FluidWorld introduces a PDE-based world model that predicts future states using reaction-diffusion dynamics, offering a computationally efficient alternative to Transformer-based predictors with comparable or better performance.

Contribution

The paper demonstrates that reaction-diffusion PDEs can serve as an effective and efficient computational substrate for world modeling, challenging the necessity of self-attention mechanisms.

Findings

FluidWorld achieves lower reconstruction error than Transformer and ConvLSTM baselines.

It maintains coherent multi-step rollouts where baselines fail.

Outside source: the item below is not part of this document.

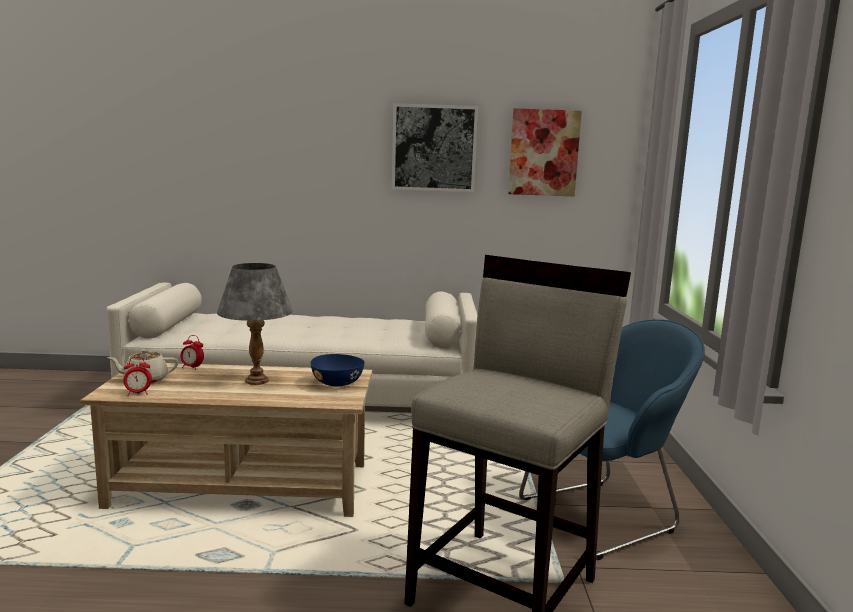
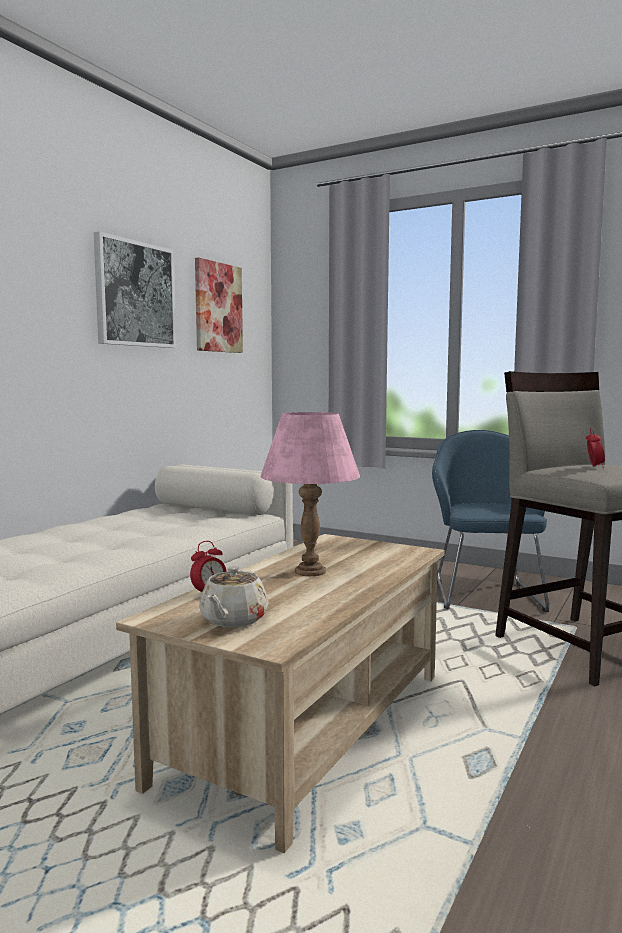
camera: 60 degrees left, 5 degrees down
(138, 393) = (294, 627): alarm clock -> alarm clock (594, 467)
(257, 381) = (310, 571): grey table lamp -> pink table lamp
(338, 383) = (357, 547): blue bowl -> none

PDE-based dynamics offer O(N) complexity and global spatial coherence.

Abstract

World models learn to predict future states of an environment, enabling planning and mental simulation. Current approaches default to Transformer-based predictors operating in learned latent spaces. This comes at a cost: O(N^2) computation and no explicit spatial inductive bias. This paper asks a foundational question: is self-attention necessary for predictive world modeling, or can alternative computational substrates achieve comparable or superior results? I introduce FluidWorld, a proof-of-concept world model whose predictive dynamics are governed by partial differential equations (PDEs) of reaction-diffusion type. Instead of using a separate neural network predictor, the PDE integration itself produces the future state prediction. In a strictly parameter-matched three-way ablation on unconditional UCF-101 video prediction (64x64, ~800K parameters, identical encoder, decoder, losses, and data), FluidWorld is compared against both a Transformer baseline (self-attention) and a ConvLSTM baseline (convolutional recurrence). While all three models converge to comparable single-step prediction loss, FluidWorld achieves 2x lower reconstruction error, produces representations with 10-15% higher spatial structure preservation and 18-25% more effective dimensionality, and critically maintains coherent multi-step rollouts where both baselines degrade rapidly. All experiments were conducted on a single consumer-grade PC (Intel Core i5, NVIDIA RTX 4070 Ti), without any large-scale compute. These results establish that PDE-based dynamics, which natively provide O(N) spatial complexity, adaptive computation, and global spatial coherence through diffusion, are a viable and parameter-efficient alternative to both attention and convolutional recurrence for world modeling.